Could you count the lines in the entries beneath that hold the word "years"? Respond with the number alone.

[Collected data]

____

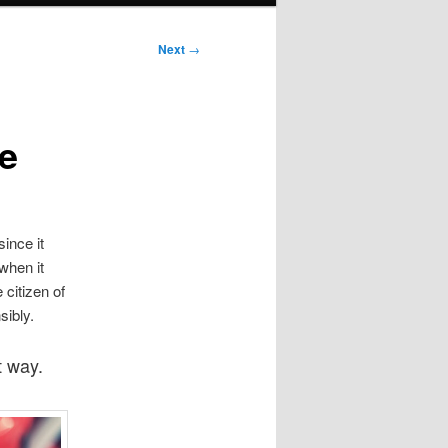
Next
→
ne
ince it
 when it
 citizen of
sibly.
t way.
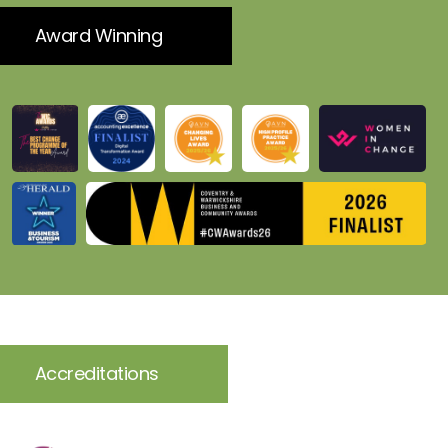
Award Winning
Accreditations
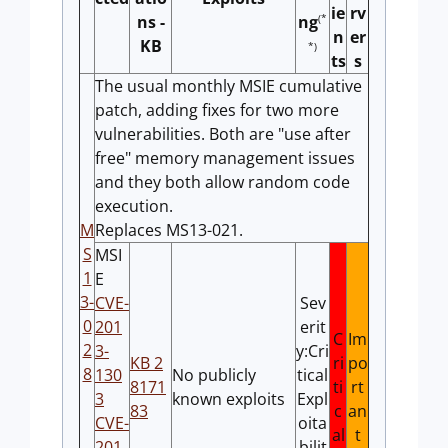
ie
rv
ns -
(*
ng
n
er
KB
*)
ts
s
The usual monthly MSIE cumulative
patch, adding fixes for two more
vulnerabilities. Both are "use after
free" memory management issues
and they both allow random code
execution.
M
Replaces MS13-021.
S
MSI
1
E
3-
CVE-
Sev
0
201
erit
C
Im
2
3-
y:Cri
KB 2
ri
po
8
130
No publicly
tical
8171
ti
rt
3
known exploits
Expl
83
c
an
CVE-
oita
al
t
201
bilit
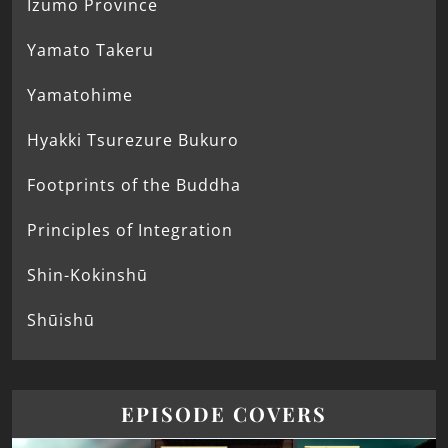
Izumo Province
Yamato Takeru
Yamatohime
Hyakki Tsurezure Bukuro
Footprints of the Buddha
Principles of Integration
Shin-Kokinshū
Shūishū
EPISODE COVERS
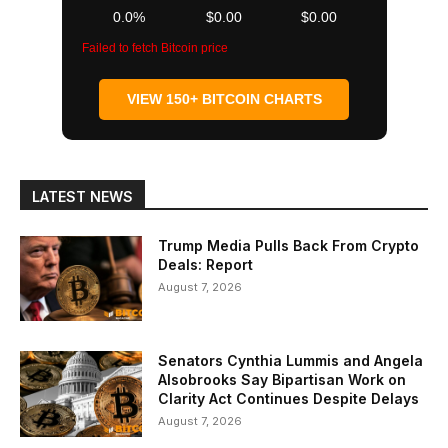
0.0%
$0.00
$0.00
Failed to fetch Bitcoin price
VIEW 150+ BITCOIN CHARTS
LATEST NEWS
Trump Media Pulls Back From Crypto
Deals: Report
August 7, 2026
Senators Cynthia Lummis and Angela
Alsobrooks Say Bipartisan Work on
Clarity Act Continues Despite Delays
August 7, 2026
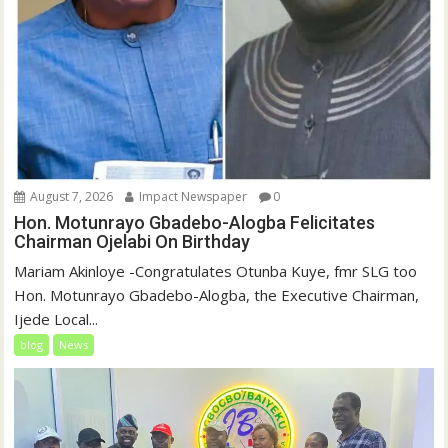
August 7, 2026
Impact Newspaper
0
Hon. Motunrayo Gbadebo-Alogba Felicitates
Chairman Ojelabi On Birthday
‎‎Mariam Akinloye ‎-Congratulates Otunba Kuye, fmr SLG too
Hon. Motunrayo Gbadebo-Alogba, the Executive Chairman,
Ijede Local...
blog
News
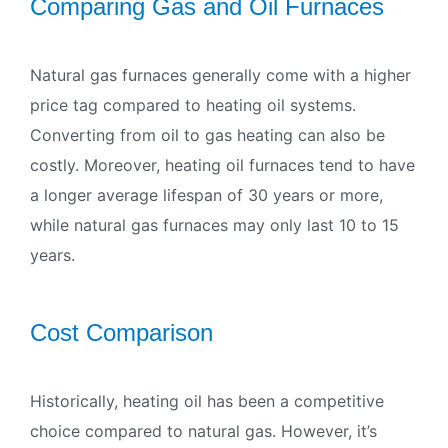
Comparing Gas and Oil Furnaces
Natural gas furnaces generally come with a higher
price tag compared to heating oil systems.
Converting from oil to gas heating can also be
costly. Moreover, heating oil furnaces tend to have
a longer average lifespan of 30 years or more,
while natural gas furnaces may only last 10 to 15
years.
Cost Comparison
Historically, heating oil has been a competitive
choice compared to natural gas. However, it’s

____

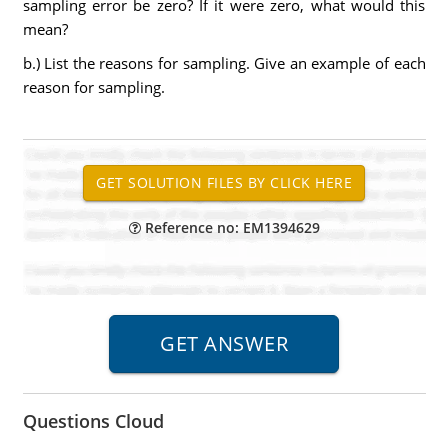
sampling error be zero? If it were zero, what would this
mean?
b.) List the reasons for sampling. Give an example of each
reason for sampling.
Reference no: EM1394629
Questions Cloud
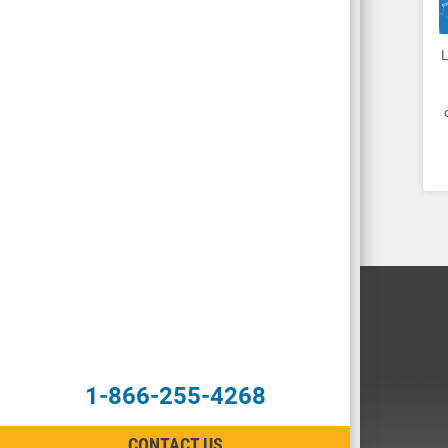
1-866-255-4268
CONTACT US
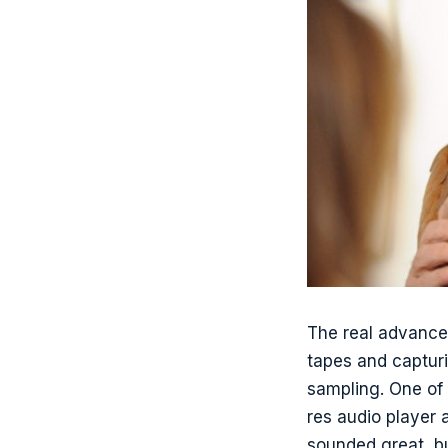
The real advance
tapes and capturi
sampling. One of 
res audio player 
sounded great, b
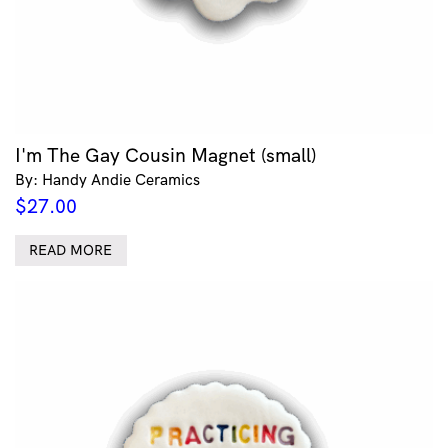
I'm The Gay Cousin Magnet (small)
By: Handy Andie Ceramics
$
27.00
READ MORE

____

__Worked solution__: 2